A respeito do gênero documentário, esse tipo de documento visual-textual- sonoro que é gerado a partir de acontecimentos históricos, políticos, culturais etc., vale ponderar que:

os documentários representam o mundo histórico ao moldar o registro fotográfico de algum aspecto do mundo de uma perspectiva ou de um ponto de vista diferente. Como representação, tornam-se uma voz entre muitas numa arena de debate e contestação social (NICHOLS, 2005, p.86).

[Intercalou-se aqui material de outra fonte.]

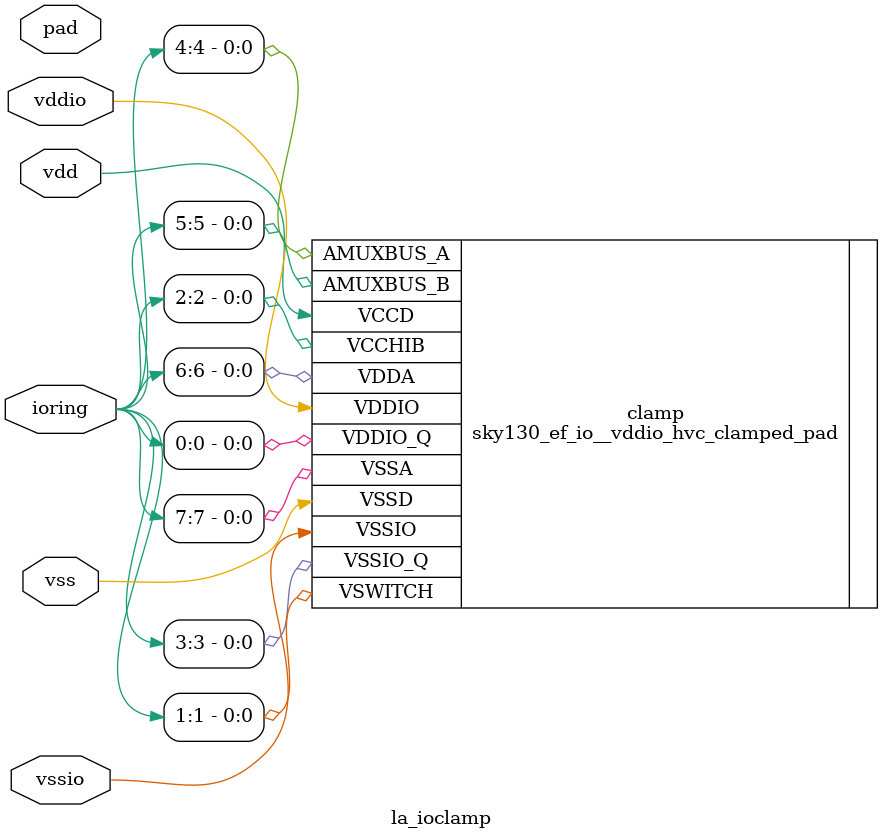
<source format=v>
/*****************************************************************************
 * Function: IO ESD clamp cell
 * Copyright: Lambda Project Authors. All rights Reserved.
 * License:  MIT (see LICENSE file in Lambda repository)
 *
 * Docs:
 *
 ****************************************************************************/
module la_ioclamp #(
    parameter PROP  = "DEFAULT",  // cell type
    parameter SIDE  = "NO",       // "NO", "SO", "EA", "WE"
    parameter RINGW = 8           // width of io ring
) (  // io pad signals
    input             pad,
    inout             vdd,    // core supply
    inout             vss,    // core ground
    inout             vddio,  // io supply
    inout             vssio,  // io ground
    inout [RINGW-1:0] ioring  // generic io ring interface
);

  sky130_ef_io__vddio_hvc_clamped_pad clamp (
      .VDDIO(vddio),
      .VCCD(vdd),
      .VSSD(vss),
      .VSSIO(vssio),
      .VDDIO_Q(ioring[0]),
      .VSWITCH(ioring[1]),
      .VCCHIB(ioring[2]),
      .VSSIO_Q(ioring[3]),
      .AMUXBUS_A(ioring[4]),
      .AMUXBUS_B(ioring[5]),
      .VDDA(ioring[6]),
      .VSSA(ioring[7])
  );

endmodule

</source>
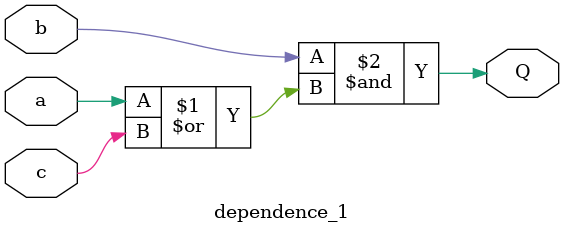
<source format=v>
`define cow 34

module dependence_1 (
    input a, b, c,
    output Q 
);

    // a & b | ((b & c) & (b | c))
    // &=*, |=+               AB + BC(B+C)
    // Distribute             AB + BBC + BCC
    // Simplify AA = A        AB + BC + BC
    // Simplify A + A = A     AB + BC
    // Factor                 B(A+C)

    assign Q = b & (a | c);
endmodule

</source>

Pelas descrições disponibilizadas em cada canal, é possível observar a identificação dos sujeitos organizadores, produtores e/ou diretores com o movimento social de ocupação, o que sugere, em princípio, que tais registros apresentem a visão daqueles que se mobilizaram nas ocupações das instituições públicas de ensino contra as ações do governo.

Conforme reflete Monasta:

Gramsci e Maquiavel nos colocam uma importante questão: qual é a função “educativa” de uma descrição objetiva dos mecanismos do poder político e, no caso de Gramsci, dos mecanismos da ideologia? Educar as pessoas para que tenham uma postura realista e, consequentemente, participem da luta política contra os poderes, ou então desvendar o lado oculto da política, para que as pessoas desconfiem da mesma, vivam sua vida de forma independente e tenham uma opinião própria à margem do poder político? (2010, p. 29).

Partindo desse ponto, nesta pesquisa, e considerando a materialidade histórica da luta pelos direitos à educação pública de qualidade, busca-se identificar metodologicamente a função educativa e filosófica estabelecida nos atos de

resistência – principalmente por conta do perfil dos sujeitos atuantes no movimento estudantil: jovens atuantes refletindo criticamente sobre a realidade, em sua maioria ainda adolescentes, que o senso comum julga como apáticos e alheios ao cenário social e político do país.

Segundo Gramsci, “o pensamento crítico é a investigação contínua e o desvendamento das bases materiais da própria teoria, isto é, a crítica da utilização ideológica da teoria” (MONASTA, 2010, p. 30). Por esse pensamento e por outras reflexões carcerárias gramscianas, como pressuposto téorico-metodológico, propõe-se tecer uma análise crítica a partir da filosofia da práxis, considerando a sua aplicação nos acontecimentos e na história em construção contínua, ou seja, na base “material” histórica.